Le caporal Théophile (Entre en courant, essoufflé) :
Ce n'est pas le cortège de Bolduc que l'on entend mon général. Ce sont des Romanichels qui ont appris qu'il existait des terres n'appartenant à personne et qui viennent s'y installer. J'ai compté plus de vingt caravanes et j'ai vu des dizaines de gamins, il y a même un ours et des chevaux.
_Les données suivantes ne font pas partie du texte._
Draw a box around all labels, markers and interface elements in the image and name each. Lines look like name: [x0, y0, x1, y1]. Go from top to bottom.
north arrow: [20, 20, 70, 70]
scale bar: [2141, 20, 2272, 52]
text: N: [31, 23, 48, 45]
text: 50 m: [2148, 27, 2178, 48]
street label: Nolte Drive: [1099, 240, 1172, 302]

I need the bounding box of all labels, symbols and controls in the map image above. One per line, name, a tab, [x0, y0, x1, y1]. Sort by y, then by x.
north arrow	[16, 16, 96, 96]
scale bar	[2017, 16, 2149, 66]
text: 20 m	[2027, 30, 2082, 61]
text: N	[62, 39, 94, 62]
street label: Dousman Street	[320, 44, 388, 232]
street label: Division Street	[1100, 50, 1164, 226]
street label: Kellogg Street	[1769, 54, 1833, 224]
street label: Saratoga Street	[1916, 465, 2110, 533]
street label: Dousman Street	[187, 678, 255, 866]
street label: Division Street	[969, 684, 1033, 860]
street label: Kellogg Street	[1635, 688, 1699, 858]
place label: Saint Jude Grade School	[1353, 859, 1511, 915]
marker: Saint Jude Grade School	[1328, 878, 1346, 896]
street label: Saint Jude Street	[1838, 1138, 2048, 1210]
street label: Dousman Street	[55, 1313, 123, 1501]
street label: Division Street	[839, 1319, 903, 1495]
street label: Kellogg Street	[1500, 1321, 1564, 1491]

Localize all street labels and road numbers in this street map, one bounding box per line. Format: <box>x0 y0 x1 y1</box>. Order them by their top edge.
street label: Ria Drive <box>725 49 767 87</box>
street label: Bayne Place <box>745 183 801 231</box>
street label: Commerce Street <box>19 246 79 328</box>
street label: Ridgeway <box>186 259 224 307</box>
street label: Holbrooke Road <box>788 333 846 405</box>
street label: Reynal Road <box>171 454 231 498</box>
Le lieutenant Winter (Hagard) :
Alors on les bute, Félipe ? On les bute ? Tac Tac Tac !
Le général Michal :
On ne peut buter tout le monde, mon petit. Nous en discuterons avec Bolduc, mais à priori nous ne pouvons buter tout le monde. Et puis comme aurait dit ce salaud de Georges : « Ces gens qui arrivent, ça devait recommencer un jour », alors un peu plus tôt, un peu plus tard... Allons toujours saluer leur chef et voir de quoi il en retourne, en attendant que Bolduc et Polder n'arrivent. Il ne s'agirait pas non plus que ces pouilleux viennent troubler notre petite fête.
Cri du vent,
Suivi de quelques mesures d’un tango, les mêmes qu’aux actes précédents.